Dr. Kahn’s top five prevention steps are straightforward, almost like mother always told you:
KAHN: Quit smoking. You know, there’s still about 10 to 15% of Americans, way down from 50%, but 10 to 15 is still too much.
Get enough sleep:
KAHN: Seven to eight hours quality sleep. If you’re snoring, get tested. There’s things called home sleep studies.
Yea, I also had sleep apnea. Some people need a C-pap machine, but a mouth device worked for me.

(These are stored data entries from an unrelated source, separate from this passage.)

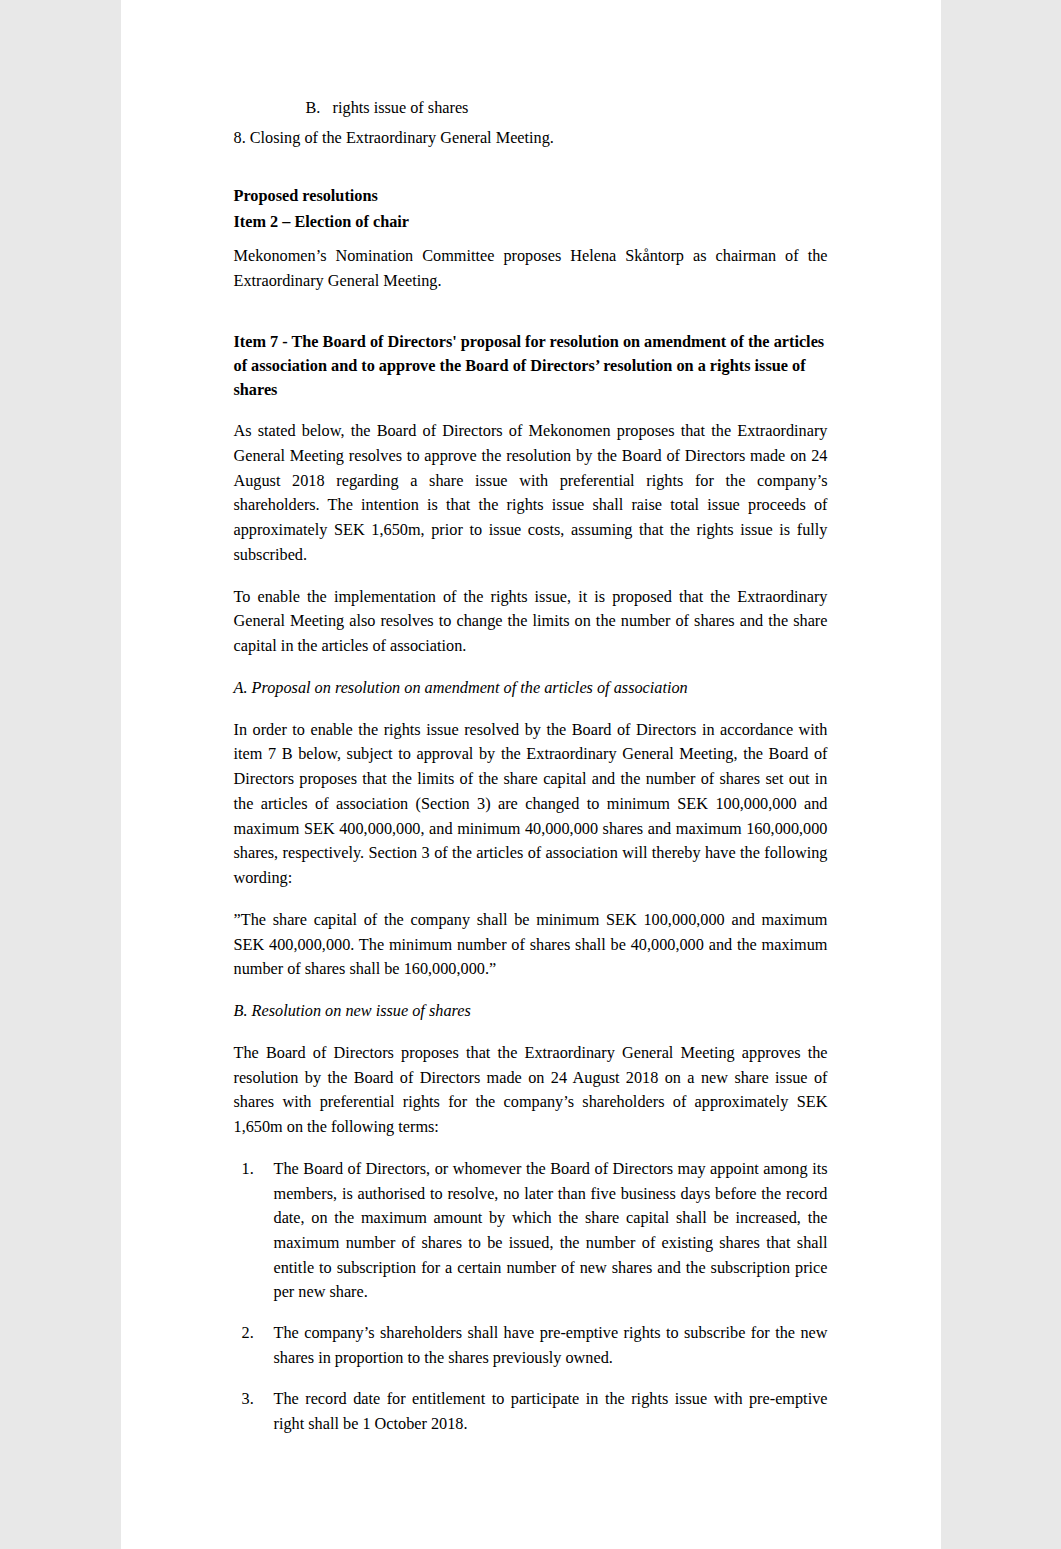B. rights issue of shares
8. Closing of the Extraordinary General Meeting.
Proposed resolutions
Item 2 – Election of chair
Mekonomen’s Nomination Committee proposes Helena Skåntorp as chairman of the Extraordinary General Meeting.
Item 7 - The Board of Directors' proposal for resolution on amendment of the articles of association and to approve the Board of Directors’ resolution on a rights issue of shares
As stated below, the Board of Directors of Mekonomen proposes that the Extraordinary General Meeting resolves to approve the resolution by the Board of Directors made on 24 August 2018 regarding a share issue with preferential rights for the company’s shareholders. The intention is that the rights issue shall raise total issue proceeds of approximately SEK 1,650m, prior to issue costs, assuming that the rights issue is fully subscribed.
To enable the implementation of the rights issue, it is proposed that the Extraordinary General Meeting also resolves to change the limits on the number of shares and the share capital in the articles of association.
A. Proposal on resolution on amendment of the articles of association
In order to enable the rights issue resolved by the Board of Directors in accordance with item 7 B below, subject to approval by the Extraordinary General Meeting, the Board of Directors proposes that the limits of the share capital and the number of shares set out in the articles of association (Section 3) are changed to minimum SEK 100,000,000 and maximum SEK 400,000,000, and minimum 40,000,000 shares and maximum 160,000,000 shares, respectively. Section 3 of the articles of association will thereby have the following wording:
”The share capital of the company shall be minimum SEK 100,000,000 and maximum SEK 400,000,000. The minimum number of shares shall be 40,000,000 and the maximum number of shares shall be 160,000,000.”
B. Resolution on new issue of shares
The Board of Directors proposes that the Extraordinary General Meeting approves the resolution by the Board of Directors made on 24 August 2018 on a new share issue of shares with preferential rights for the company’s shareholders of approximately SEK 1,650m on the following terms:
The Board of Directors, or whomever the Board of Directors may appoint among its members, is authorised to resolve, no later than five business days before the record date, on the maximum amount by which the share capital shall be increased, the maximum number of shares to be issued, the number of existing shares that shall entitle to subscription for a certain number of new shares and the subscription price per new share.
The company’s shareholders shall have pre-emptive rights to subscribe for the new shares in proportion to the shares previously owned.
The record date for entitlement to participate in the rights issue with pre-emptive right shall be 1 October 2018.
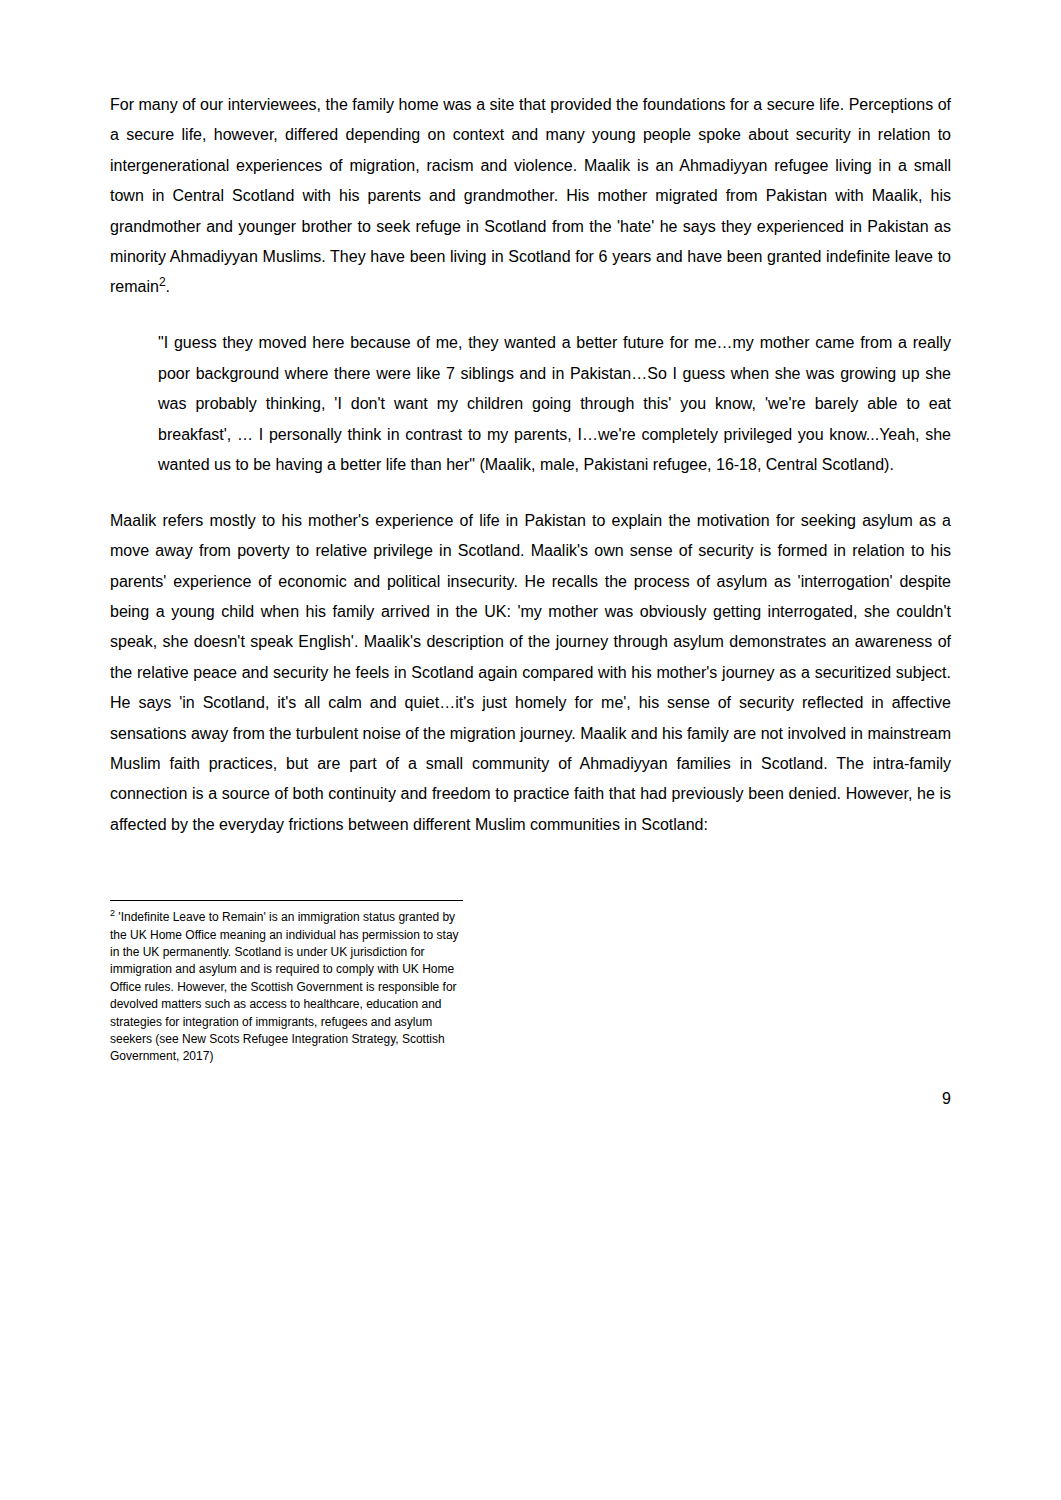For many of our interviewees, the family home was a site that provided the foundations for a secure life. Perceptions of a secure life, however, differed depending on context and many young people spoke about security in relation to intergenerational experiences of migration, racism and violence. Maalik is an Ahmadiyyan refugee living in a small town in Central Scotland with his parents and grandmother. His mother migrated from Pakistan with Maalik, his grandmother and younger brother to seek refuge in Scotland from the 'hate' he says they experienced in Pakistan as minority Ahmadiyyan Muslims. They have been living in Scotland for 6 years and have been granted indefinite leave to remain2.
"I guess they moved here because of me, they wanted a better future for me…my mother came from a really poor background where there were like 7 siblings and in Pakistan…So I guess when she was growing up she was probably thinking, 'I don't want my children going through this' you know, 'we're barely able to eat breakfast', … I personally think in contrast to my parents, I…we're completely privileged you know...Yeah, she wanted us to be having a better life than her" (Maalik, male, Pakistani refugee, 16-18, Central Scotland).
Maalik refers mostly to his mother's experience of life in Pakistan to explain the motivation for seeking asylum as a move away from poverty to relative privilege in Scotland. Maalik's own sense of security is formed in relation to his parents' experience of economic and political insecurity. He recalls the process of asylum as 'interrogation' despite being a young child when his family arrived in the UK: 'my mother was obviously getting interrogated, she couldn't speak, she doesn't speak English'. Maalik's description of the journey through asylum demonstrates an awareness of the relative peace and security he feels in Scotland again compared with his mother's journey as a securitized subject. He says 'in Scotland, it's all calm and quiet…it's just homely for me', his sense of security reflected in affective sensations away from the turbulent noise of the migration journey. Maalik and his family are not involved in mainstream Muslim faith practices, but are part of a small community of Ahmadiyyan families in Scotland. The intra-family connection is a source of both continuity and freedom to practice faith that had previously been denied. However, he is affected by the everyday frictions between different Muslim communities in Scotland:
2 'Indefinite Leave to Remain' is an immigration status granted by the UK Home Office meaning an individual has permission to stay in the UK permanently. Scotland is under UK jurisdiction for immigration and asylum and is required to comply with UK Home Office rules. However, the Scottish Government is responsible for devolved matters such as access to healthcare, education and strategies for integration of immigrants, refugees and asylum seekers (see New Scots Refugee Integration Strategy, Scottish Government, 2017)
9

And the third prevention step:
KAHN: Nutrition, nutrition, nutrition. Again, I'm not here just to promote, but read my book, The Plant Based Solution. It's a couple years old, with beautiful blueberries, beautiful recipes. The science, you know, yeah, carnivore and keto and paleo and Mediterranean. Of those, the Mediterranean is clearly the best choice.
Fourth step: move.
KAHN: Walk, get your 7000 steps a day. That’s the new number. Do some strength training. Do some balance training. You don’t have to do a marathon or triathlon, in fact, some data, those create as much harm as good.
And fifth step: manage your stress. He strongly recommends things like meditation and controlled breathing as tools to help patients relax…also going to church or synagogue ...
Dr. Kahn is a proponent as well of ECP therapy (extra corporeal pulsation). I’ve been doing that myself. You lie on a table, there’s a Velcro cuff around your pelvis, thighs and calves….
KAHN: …calves, connected to a computer console… and it goes boom, ba-boom, externally. And it really helps circulate blood. Some people call it exercise lying down…
A doctor named Peter Cohn studied it:
KAHN: He saw people that were having chest pain, shortness of breath, had a bypass or had a stent, but they didn’t.
The therapy, which takes 35 sessions one hour each, was FDA approved in the 1990s. Insurance sometimes covers it, and it can help some patients avoid bypass.
Dr. Kahn leaves patients with two reminders:
KAHN: Test, not guess. And number two, I say all the time, ‘A person with good health has 1000 dreams. A person with poor health has only one dream—of course, getting their health back. You don’t want to wait. You want to get checked.
Heart health isn’t something people think about very much, until they have to, like I did. I’d also convinced myself I didn’t have the time to deal with it.
Trust me, that’s a mindset each of us should change. I’m Mary Reichard.
WORLD Radio transcripts are created on a rush deadline. This text may not be in its final form and may be updated or revised in the future. Accuracy and availability may vary. The authoritative record of WORLD Radio programming is the audio record.